Dort mache ich die Bekanntschaft eines „Irren-Malers“, dem ich bei der Arbeit zuschaue. Auf
seinen Rat beschaffe ich mir Material und beginne zu zeichnen.
1933 Ist als Vertreter von Heilsalzen in den Badeorten der Ostseeküste unterwegs, erneut
Gefängnis und danach wieder Irrenanstalt in Neustadt. Hier entstehen die ersten
Sternzeichnungen.
1937 Berlin, Fürsorge-Empfänger und dann Arbeit als Kontrolleur eines Luftwaffendepots
1942 Flucht nach Berlin, wo er mit Martha Möller – genannt „Tante Martha“ - , von nun an
seine Lebenspartnerin, zusammenlebt.
1945 Nach dem Kriege wieder in Berlin. Verkauf von Brennholz, das er in den Ruinen
sammelte
1947 - 49 Hunderte von kleinen Farbzeichnungen entstehen
1949 Zu der Zeit erinnere ich mich an den „Irrenmaler“, der mir Mut gemacht hatte; ich
begebe mich in den Zustand, der mir bis dahin unbekannt war. Die Galerie Springer kauft
meine zwanzig besten Zeichnungen und unterstützt mich. Die meisten Professoren der
Kunstakademie Berlin-West behandeln mich mit Verachtung.

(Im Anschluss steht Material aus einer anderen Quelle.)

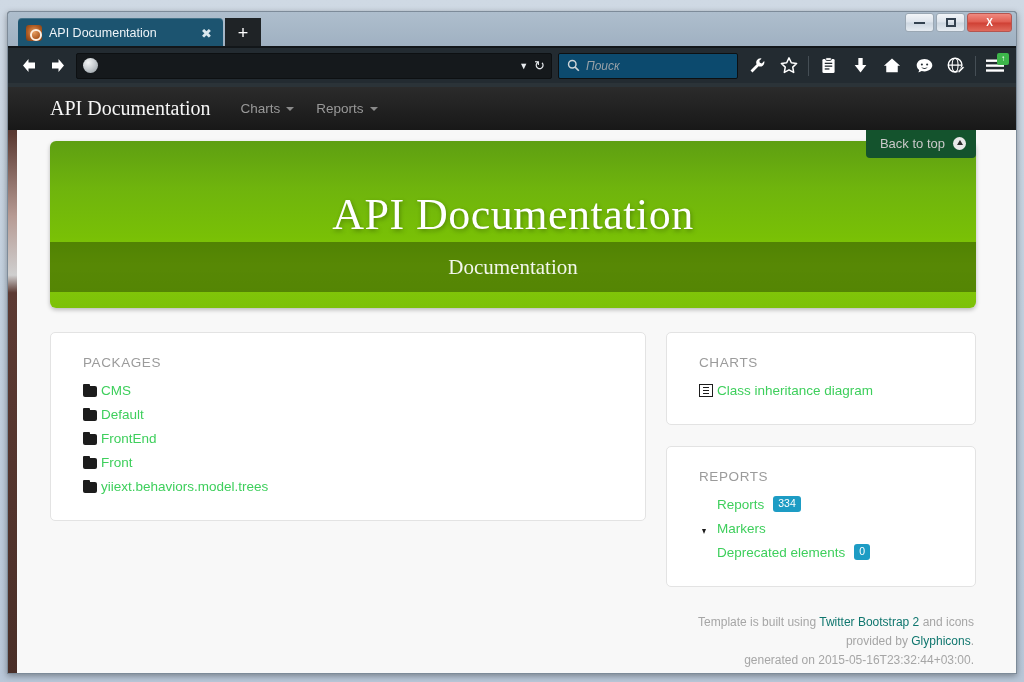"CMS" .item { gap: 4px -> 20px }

1954 Beginn der eigenhändigen Kopien seiner Bildwerke mit Pauspapier
1955 Der Sammler Siegfried Poppe entdeckt Bilder von Sonnenstern in der Galerie Springer
und macht diese Arbeiten bei Jean Dubuffet, Max Ernst, Hans Bellmer u. a. bekannt.
1958 Mithilfe von Edeltraud Gorsky beim Zeichnen, neue Motive entstehen kaum mehr.

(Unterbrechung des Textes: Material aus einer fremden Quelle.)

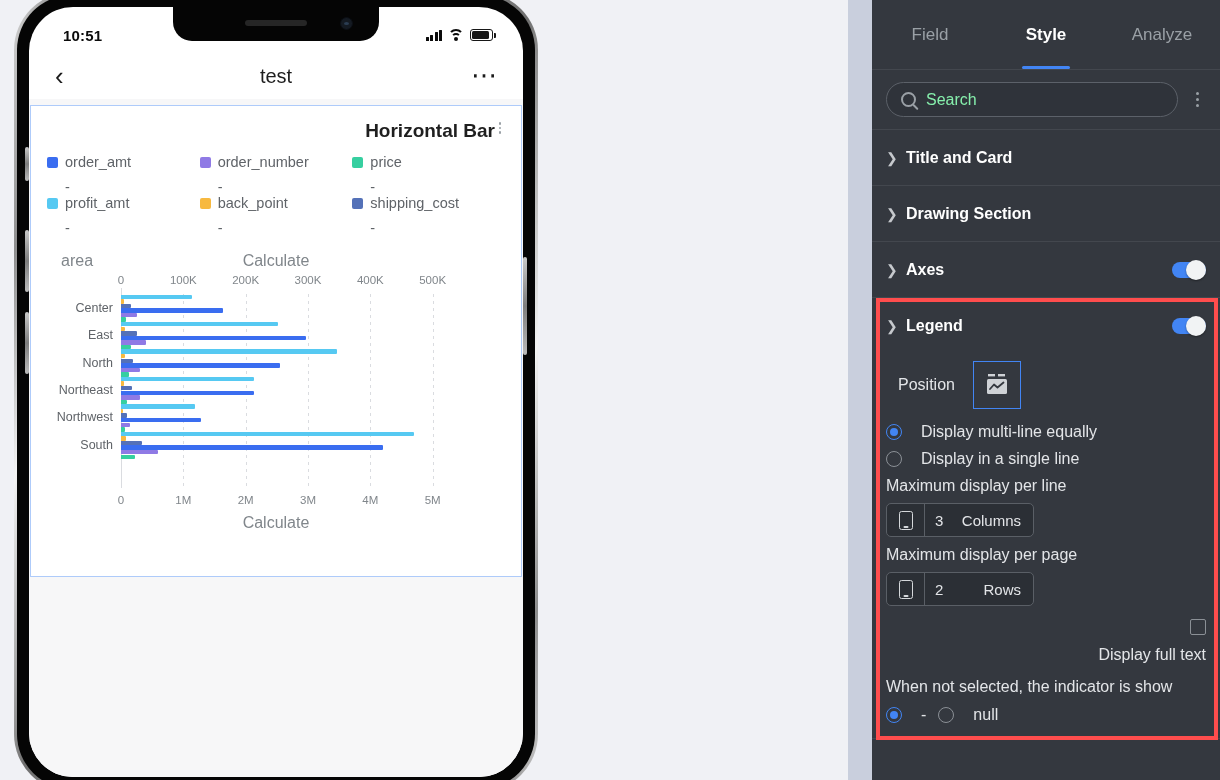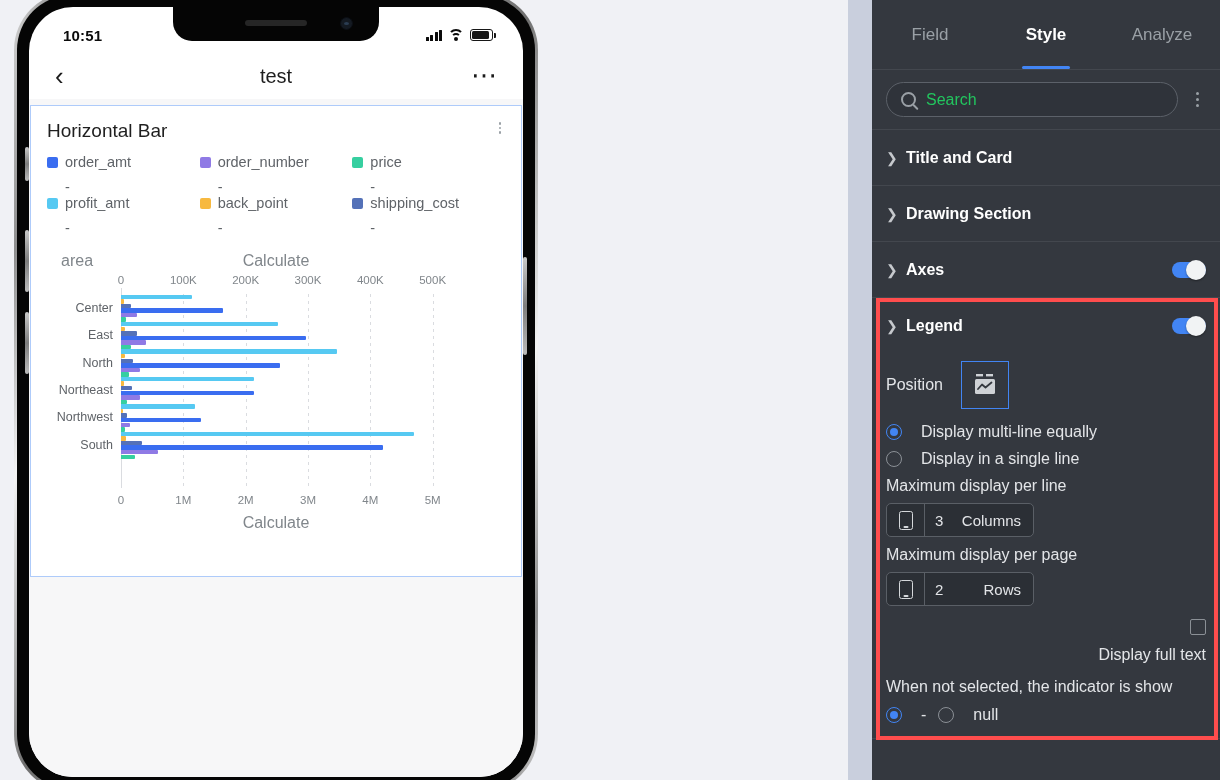"Search" .search-ph { color: #22c55e -> #86efac }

1959 Finale: Ihr habt meine Hoffnung zerbrochen, meinen Geist geknebelt, meine Seele
gemartert, und jetzt, stinkende Brut, wollt ihr, daß ich für Euch stimme - ich stimme für mich
selbst.
1961 erste Einzelausstellung in der Galerie Brockstedt in Hamburg, weitere Ausstellungen im
In- und Ausland
1964 Tod von Martha Möller. Sonnensterns Welt gerät aus den Fugen: Zunehmender
Alkoholmissbrauch, starke Gewichtsabnehme, Verwahrlosung. Ende der Mitarbeit an seinen
Zeichnungen, die er nur noch signiert und betitelt. Mitarbeiter in der Werkstatt sind nach dem
Ausscheiden von Edeltraud Gorsky u. a. Wolfgang Simon, Hartmut Menzel, Peter Josef
Zinke, Jes Petersen und Adelheid Sickrodt.
1968 Einweisung in die Bonnhöfer-Nervenklinik in Berlin wegen Alkoholismus und
Verwahrlosung. Seine Mitarbeiter beginnen ohne sein Wissen Zeichnungen anzufertigen.
1973 Retrospektive in der Kestner-Gesellschaft Hannover.